Sem regulamentação na lei, enquadramento e prisão de usuários de maconha depende da interpretação da polícia e da justiça.
O sol brilha numa bela e preguiçosa manhã de segunda-feira nos Campos Gerais. Lauro*, aos 23 anos, como de costume, aguarda no ponto de ônibus sua condução até a universidade. O relógio marca 8h20min quando um veículo se aproxima lentamente, e não é o ônibus que o levaria para a aula, mas uma viatura da Polícia Militar. Dois policiais saem do carro e o abordam violentamente. Com uma pistola em punhos e “mãos na cabeça!”, os policiais revistaram Lauro e encontraram o flagrante que justificaria uma visita à delegacia. O estudante era algemado enquanto observava o seu ônibus passar. Os colegas de Lauro, dentro do ônibus, testemunhavam a ocorrência. Ao chegar à delegacia, Lauro precisou ficar nu e realizar agachamentos em cima de um espelho enquanto a balança marcava 0,9 gramas da maconha que portava.
Após um longo processo de perguntas, explicações e humilhações, o estudante assinou o termo que o registrava como usuário de drogas e que demandaria uma audiência para penalização. Cento e vinte horas de prestação de serviço comunitário e cinco anos sem cometer nenhuma infração foi o resultado daquela manhã. Lauro ainda “escapou”, pois alguns usuários autuados em flagrante são encaminhados diretamente ao presídio, acusados de crimes como tráfico de drogas ou associação ao tráfico.
***
# INSTRUÇÕES:
Digite de novo, palavra por palavra e do começo ao fim, o texto sobre usuários de maconha e a polícia. Não é preciso usar a listagem.

# DADOS DA LISTAGEM:
***
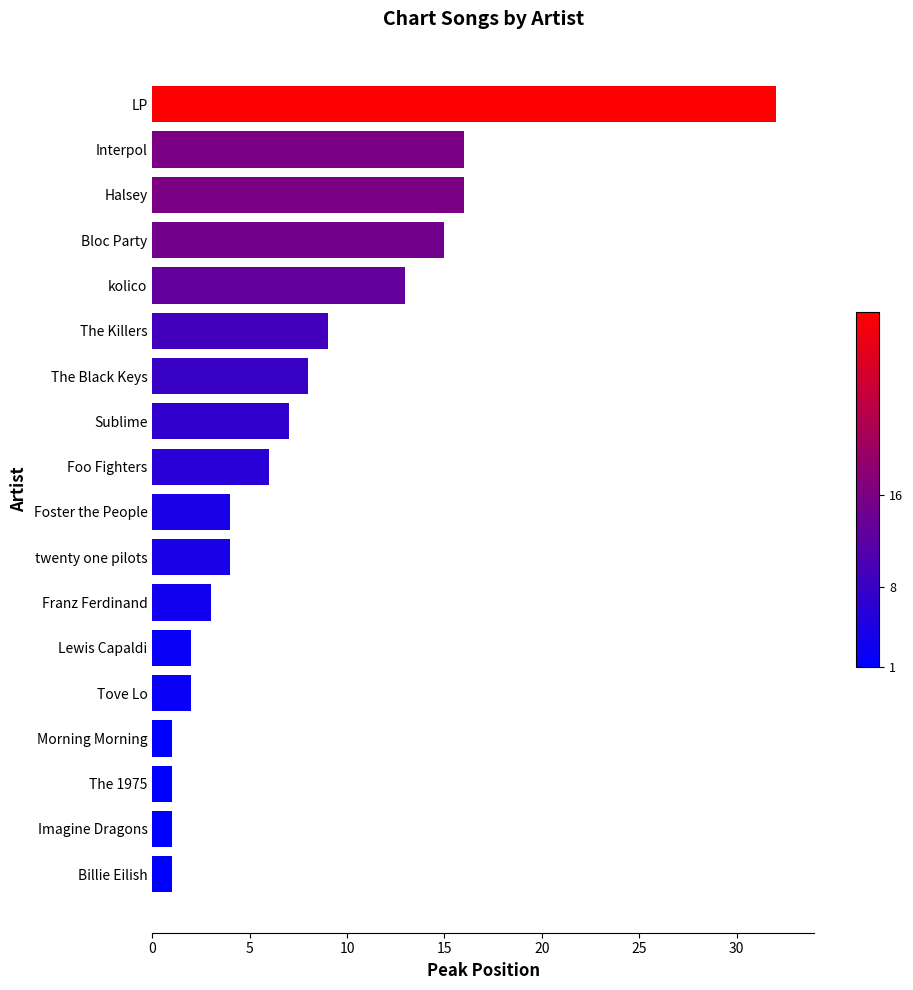

True or false: the data shows 2 at Sublime.

False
***
# RESPOSTA:
Sem regulamentação na lei, enquadramento e prisão de usuários de maconha depende da interpretação da polícia e da justiça.
O sol brilha numa bela e preguiçosa manhã de segunda-feira nos Campos Gerais. Lauro*, aos 23 anos, como de costume, aguarda no ponto de ônibus sua condução até a universidade. O relógio marca 8h20min quando um veículo se aproxima lentamente, e não é o ônibus que o levaria para a aula, mas uma viatura da Polícia Militar. Dois policiais saem do carro e o abordam violentamente. Com uma pistola em punhos e “mãos na cabeça!”, os policiais revistaram Lauro e encontraram o flagrante que justificaria uma visita à delegacia. O estudante era algemado enquanto observava o seu ônibus passar. Os colegas de Lauro, dentro do ônibus, testemunhavam a ocorrência. Ao chegar à delegacia, Lauro precisou ficar nu e realizar agachamentos em cima de um espelho enquanto a balança marcava 0,9 gramas da maconha que portava.
Após um longo processo de perguntas, explicações e humilhações, o estudante assinou o termo que o registrava como usuário de drogas e que demandaria uma audiência para penalização. Cento e vinte horas de prestação de serviço comunitário e cinco anos sem cometer nenhuma infração foi o resultado daquela manhã. Lauro ainda “escapou”, pois alguns usuários autuados em flagrante são encaminhados diretamente ao presídio, acusados de crimes como tráfico de drogas ou associação ao tráfico.